Xie et al. [154] proposed a neural architecture where candidate answers and their representation learning are constituent centric, guided by a parse tree. Under this architecture, the search space of candidate answers is reduced while preserving the hierarchical, syntactic, and compositional structure among constituents. Natural Language Processing and Network Analysis to Develop a Conceptual Framework for Medication Therapy Management Research describes a theory derivation process that is used to develop a conceptual framework for medication therapy management (MTM) research. Review article abstracts target medication therapy management in chronic disease care that were retrieved from Ovid Medline (2000–2016).

How to deal with the long tail problem poses a significant challenge to deep learning. With deep learning, the representations of data in different forms, such as text and image, can all be learned as real-valued vectors. This makes it possible to perform information processing across multiple modality.

  • HMM is not restricted to this application; it has several others such as bioinformatics problems, for example, multiple sequence alignment [128].
  • In fact, a large amount of knowledge for natural language processing is in the form of symbols, including linguistic knowledge (e.g. grammar), lexical knowledge (e.g. WordNet) and world knowledge (e.g. Wikipedia).
  • There are also challenges that are more unique to natural language processing, namely difficulty in dealing with long tail, incapability of directly handling symbols, and ineffectiveness at inference and decision making.
  • Machine learning requires A LOT of data to function to its outer limits – billions of pieces of training data.

Based on the information generated in the focus group, three investigators plus one additional team member who had not participated in the focus group (a senior biostatistician) were then asked for follow-up communications after the virtual focus group. Three of these investigators were interviewed by WB over email and one by phone to delve deeper and to elicit more specifics about the challenges and solutions within and across study domains. Field notes were taken for all interviews; the focus group was recorded and transcribed. Naive Bayes is a probabilistic algorithm which is based on probability theory and Bayes’ Theorem to predict the tag of a text such as news or customer review. It helps to calculate the probability of each tag for the given text and return the tag with the highest probability. Bayes’ Theorem is used to predict the probability of a feature based on prior knowledge of conditions that might be related to that feature.
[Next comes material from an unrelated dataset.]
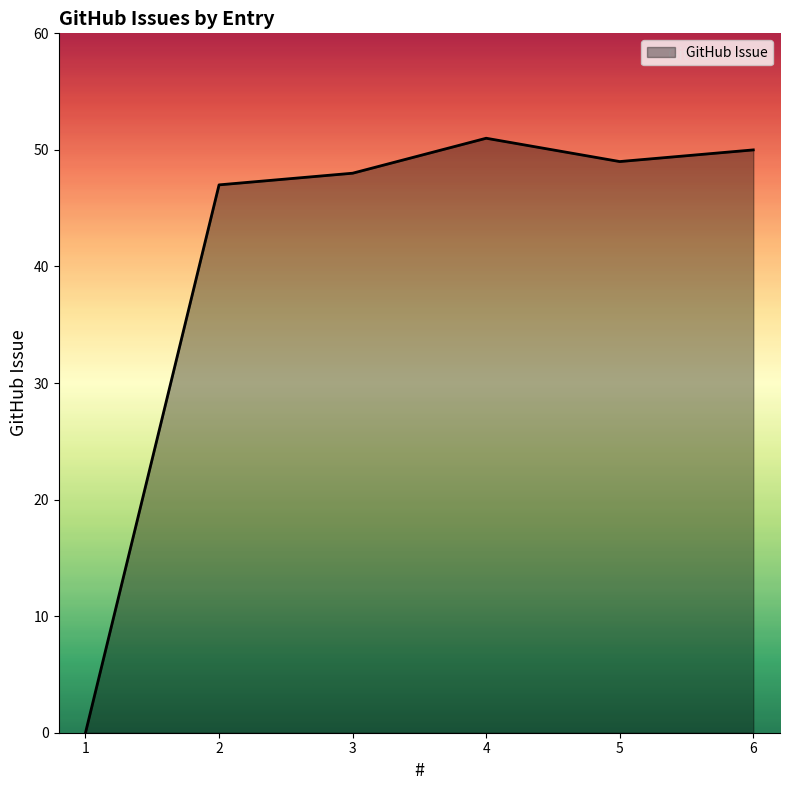

Which label corresponds to the smallest value in the chart?

1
natural language processing challenges

This approach to making the words more meaningful to the machines is NLP or Natural Language Processing. Informal phrases, expressions, idioms, and culture-specific lingo present a number of problems for NLP – especially for models intended for broad use. Because as formal language, colloquialisms may have no “dictionary definition” at all, and these expressions may even have different meanings in different geographic areas. Furthermore, cultural slang is constantly morphing and expanding, so new words pop up every day. These are easy for humans to understand because we read the context of the sentence and we understand all of the different definitions. And, while NLP language models may have learned all of the definitions, differentiating between them in context can present problems.
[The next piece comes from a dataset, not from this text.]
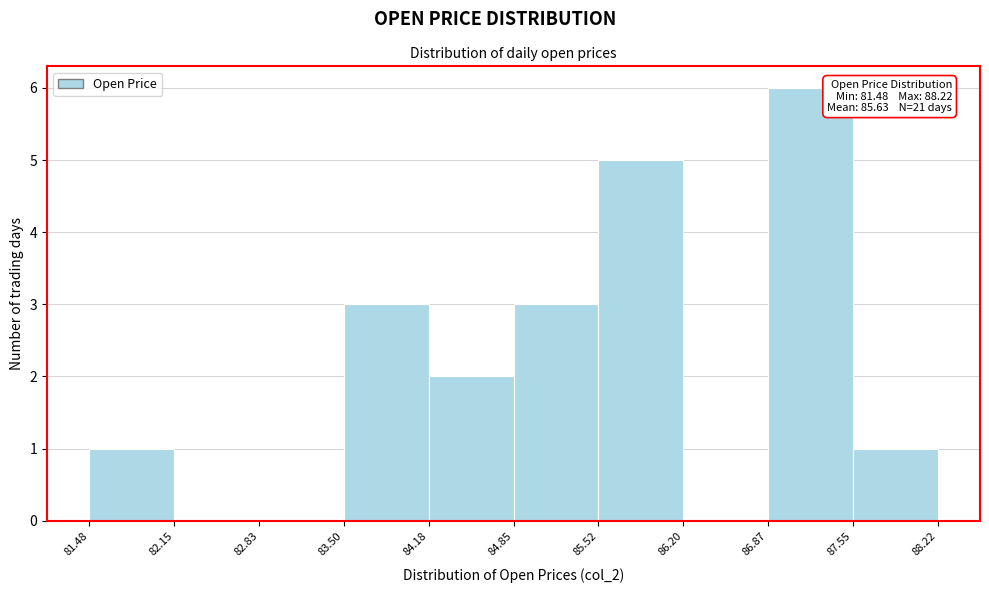

Over which range of the x-axis is the bar tallest?

86.87 to 87.55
Earlier machine learning techniques such as Naïve Bayes, HMM etc. were majorly used for NLP but by the end of 2010, neural networks transformed and enhanced NLP tasks by learning multilevel features. Major use of neural networks in NLP is observed for word embedding where words are represented in the form of vectors. Initially focus was on feedforward [49] and CNN (convolutional neural network) architecture [69] but later researchers adopted recurrent neural networks to capture the context of a word with respect to surrounding words of a sentence. LSTM (Long Short-Term Memory), a variant of RNN, is used in various tasks such as word prediction, and sentence topic prediction.